Exercise directions
This task is to restate all of the entries exactly.

Records from a collection:

- Opening Delimiter -

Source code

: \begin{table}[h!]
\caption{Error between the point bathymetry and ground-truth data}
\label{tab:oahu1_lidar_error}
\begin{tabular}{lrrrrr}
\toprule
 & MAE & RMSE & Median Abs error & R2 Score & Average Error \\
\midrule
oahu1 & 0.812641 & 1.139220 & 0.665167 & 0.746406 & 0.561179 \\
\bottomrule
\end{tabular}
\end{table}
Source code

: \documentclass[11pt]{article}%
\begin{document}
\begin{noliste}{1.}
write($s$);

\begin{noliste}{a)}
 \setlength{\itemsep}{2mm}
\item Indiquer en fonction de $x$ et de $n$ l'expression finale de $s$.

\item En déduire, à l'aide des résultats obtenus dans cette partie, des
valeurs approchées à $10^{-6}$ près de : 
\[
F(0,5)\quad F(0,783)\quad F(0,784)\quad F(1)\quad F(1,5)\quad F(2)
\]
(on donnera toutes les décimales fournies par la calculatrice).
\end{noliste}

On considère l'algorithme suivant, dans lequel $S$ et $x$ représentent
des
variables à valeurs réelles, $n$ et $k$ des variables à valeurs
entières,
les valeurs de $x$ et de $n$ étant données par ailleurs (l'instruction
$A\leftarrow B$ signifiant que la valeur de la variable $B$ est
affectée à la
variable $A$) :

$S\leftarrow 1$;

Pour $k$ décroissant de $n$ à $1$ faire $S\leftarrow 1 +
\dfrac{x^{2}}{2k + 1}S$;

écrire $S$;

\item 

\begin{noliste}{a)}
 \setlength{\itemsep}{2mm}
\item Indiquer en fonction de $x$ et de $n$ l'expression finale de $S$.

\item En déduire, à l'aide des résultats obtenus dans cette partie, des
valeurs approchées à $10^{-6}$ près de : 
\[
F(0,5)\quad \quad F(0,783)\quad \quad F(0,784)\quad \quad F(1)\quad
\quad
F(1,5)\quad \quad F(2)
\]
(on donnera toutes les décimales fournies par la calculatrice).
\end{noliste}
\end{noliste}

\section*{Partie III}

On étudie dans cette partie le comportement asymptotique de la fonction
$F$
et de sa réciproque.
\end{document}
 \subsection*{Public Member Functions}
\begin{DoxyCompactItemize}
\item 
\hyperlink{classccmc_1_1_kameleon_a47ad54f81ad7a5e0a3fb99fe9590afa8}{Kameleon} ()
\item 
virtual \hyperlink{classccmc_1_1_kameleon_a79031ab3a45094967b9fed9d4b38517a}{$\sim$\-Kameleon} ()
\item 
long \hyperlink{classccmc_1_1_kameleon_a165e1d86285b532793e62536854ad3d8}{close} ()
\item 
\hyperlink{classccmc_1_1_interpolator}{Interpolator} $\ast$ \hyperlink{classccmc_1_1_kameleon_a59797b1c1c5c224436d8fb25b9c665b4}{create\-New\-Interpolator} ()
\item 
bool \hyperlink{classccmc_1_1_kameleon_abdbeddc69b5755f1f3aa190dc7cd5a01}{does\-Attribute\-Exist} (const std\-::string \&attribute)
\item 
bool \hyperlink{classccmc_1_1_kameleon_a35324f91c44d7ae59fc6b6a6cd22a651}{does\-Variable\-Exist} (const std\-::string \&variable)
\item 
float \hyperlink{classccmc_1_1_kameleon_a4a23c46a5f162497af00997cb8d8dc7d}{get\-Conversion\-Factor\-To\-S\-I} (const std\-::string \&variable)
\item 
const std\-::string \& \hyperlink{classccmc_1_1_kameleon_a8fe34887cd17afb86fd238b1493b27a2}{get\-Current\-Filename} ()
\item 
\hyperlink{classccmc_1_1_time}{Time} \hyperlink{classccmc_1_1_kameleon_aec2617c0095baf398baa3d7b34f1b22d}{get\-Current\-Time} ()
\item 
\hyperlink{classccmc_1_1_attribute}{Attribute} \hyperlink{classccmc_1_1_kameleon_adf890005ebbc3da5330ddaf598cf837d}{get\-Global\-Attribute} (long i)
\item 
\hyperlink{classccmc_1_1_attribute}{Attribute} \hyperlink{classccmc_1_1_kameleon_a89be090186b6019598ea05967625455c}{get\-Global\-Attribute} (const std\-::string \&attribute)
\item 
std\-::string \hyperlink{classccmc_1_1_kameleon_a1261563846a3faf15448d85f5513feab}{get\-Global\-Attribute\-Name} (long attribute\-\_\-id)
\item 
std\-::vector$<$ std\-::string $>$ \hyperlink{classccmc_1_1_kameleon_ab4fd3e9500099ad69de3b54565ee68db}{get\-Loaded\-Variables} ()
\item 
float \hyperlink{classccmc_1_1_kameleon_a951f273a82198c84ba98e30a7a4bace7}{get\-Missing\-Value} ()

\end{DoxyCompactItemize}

- Closing Delimiter -

Response box
Source code

: \begin{table}[h!]
\caption{Error between the point bathymetry and ground-truth data}
\label{tab:oahu1_lidar_error}
\begin{tabular}{lrrrrr}
\toprule
 & MAE & RMSE & Median Abs error & R2 Score & Average Error \\
\midrule
oahu1 & 0.812641 & 1.139220 & 0.665167 & 0.746406 & 0.561179 \\
\bottomrule
\end{tabular}
\end{table}
Source code

: \documentclass[11pt]{article}%
\begin{document}
\begin{noliste}{1.}
write($s$);

\begin{noliste}{a)}
 \setlength{\itemsep}{2mm}
\item Indiquer en fonction de $x$ et de $n$ l'expression finale de $s$.

\item En déduire, à l'aide des résultats obtenus dans cette partie, des
valeurs approchées à $10^{-6}$ près de : 
\[
F(0,5)\quad F(0,783)\quad F(0,784)\quad F(1)\quad F(1,5)\quad F(2)
\]
(on donnera toutes les décimales fournies par la calculatrice).
\end{noliste}

On considère l'algorithme suivant, dans lequel $S$ et $x$ représentent
des
variables à valeurs réelles, $n$ et $k$ des variables à valeurs
entières,
les valeurs de $x$ et de $n$ étant données par ailleurs (l'instruction
$A\leftarrow B$ signifiant que la valeur de la variable $B$ est
affectée à la
variable $A$) :

$S\leftarrow 1$;

Pour $k$ décroissant de $n$ à $1$ faire $S\leftarrow 1 +
\dfrac{x^{2}}{2k + 1}S$;

écrire $S$;

\item 

\begin{noliste}{a)}
 \setlength{\itemsep}{2mm}
\item Indiquer en fonction de $x$ et de $n$ l'expression finale de $S$.

\item En déduire, à l'aide des résultats obtenus dans cette partie, des
valeurs approchées à $10^{-6}$ près de : 
\[
F(0,5)\quad \quad F(0,783)\quad \quad F(0,784)\quad \quad F(1)\quad
\quad
F(1,5)\quad \quad F(2)
\]
(on donnera toutes les décimales fournies par la calculatrice).
\end{noliste}
\end{noliste}

\section*{Partie III}

On étudie dans cette partie le comportement asymptotique de la fonction
$F$
et de sa réciproque.
\end{document}
 \subsection*{Public Member Functions}
\begin{DoxyCompactItemize}
\item 
\hyperlink{classccmc_1_1_kameleon_a47ad54f81ad7a5e0a3fb99fe9590afa8}{Kameleon} ()
\item 
virtual \hyperlink{classccmc_1_1_kameleon_a79031ab3a45094967b9fed9d4b38517a}{$\sim$\-Kameleon} ()
\item 
long \hyperlink{classccmc_1_1_kameleon_a165e1d86285b532793e62536854ad3d8}{close} ()
\item 
\hyperlink{classccmc_1_1_interpolator}{Interpolator} $\ast$ \hyperlink{classccmc_1_1_kameleon_a59797b1c1c5c224436d8fb25b9c665b4}{create\-New\-Interpolator} ()
\item 
bool \hyperlink{classccmc_1_1_kameleon_abdbeddc69b5755f1f3aa190dc7cd5a01}{does\-Attribute\-Exist} (const std\-::string \&attribute)
\item 
bool \hyperlink{classccmc_1_1_kameleon_a35324f91c44d7ae59fc6b6a6cd22a651}{does\-Variable\-Exist} (const std\-::string \&variable)
\item 
float \hyperlink{classccmc_1_1_kameleon_a4a23c46a5f162497af00997cb8d8dc7d}{get\-Conversion\-Factor\-To\-S\-I} (const std\-::string \&variable)
\item 
const std\-::string \& \hyperlink{classccmc_1_1_kameleon_a8fe34887cd17afb86fd238b1493b27a2}{get\-Current\-Filename} ()
\item 
\hyperlink{classccmc_1_1_time}{Time} \hyperlink{classccmc_1_1_kameleon_aec2617c0095baf398baa3d7b34f1b22d}{get\-Current\-Time} ()
\item 
\hyperlink{classccmc_1_1_attribute}{Attribute} \hyperlink{classccmc_1_1_kameleon_adf890005ebbc3da5330ddaf598cf837d}{get\-Global\-Attribute} (long i)
\item 
\hyperlink{classccmc_1_1_attribute}{Attribute} \hyperlink{classccmc_1_1_kameleon_a89be090186b6019598ea05967625455c}{get\-Global\-Attribute} (const std\-::string \&attribute)
\item 
std\-::string \hyperlink{classccmc_1_1_kameleon_a1261563846a3faf15448d85f5513feab}{get\-Global\-Attribute\-Name} (long attribute\-\_\-id)
\item 
std\-::vector$<$ std\-::string $>$ \hyperlink{classccmc_1_1_kameleon_ab4fd3e9500099ad69de3b54565ee68db}{get\-Loaded\-Variables} ()
\item 
float \hyperlink{classccmc_1_1_kameleon_a951f273a82198c84ba98e30a7a4bace7}{get\-Missing\-Value} ()

\end{DoxyCompactItemize}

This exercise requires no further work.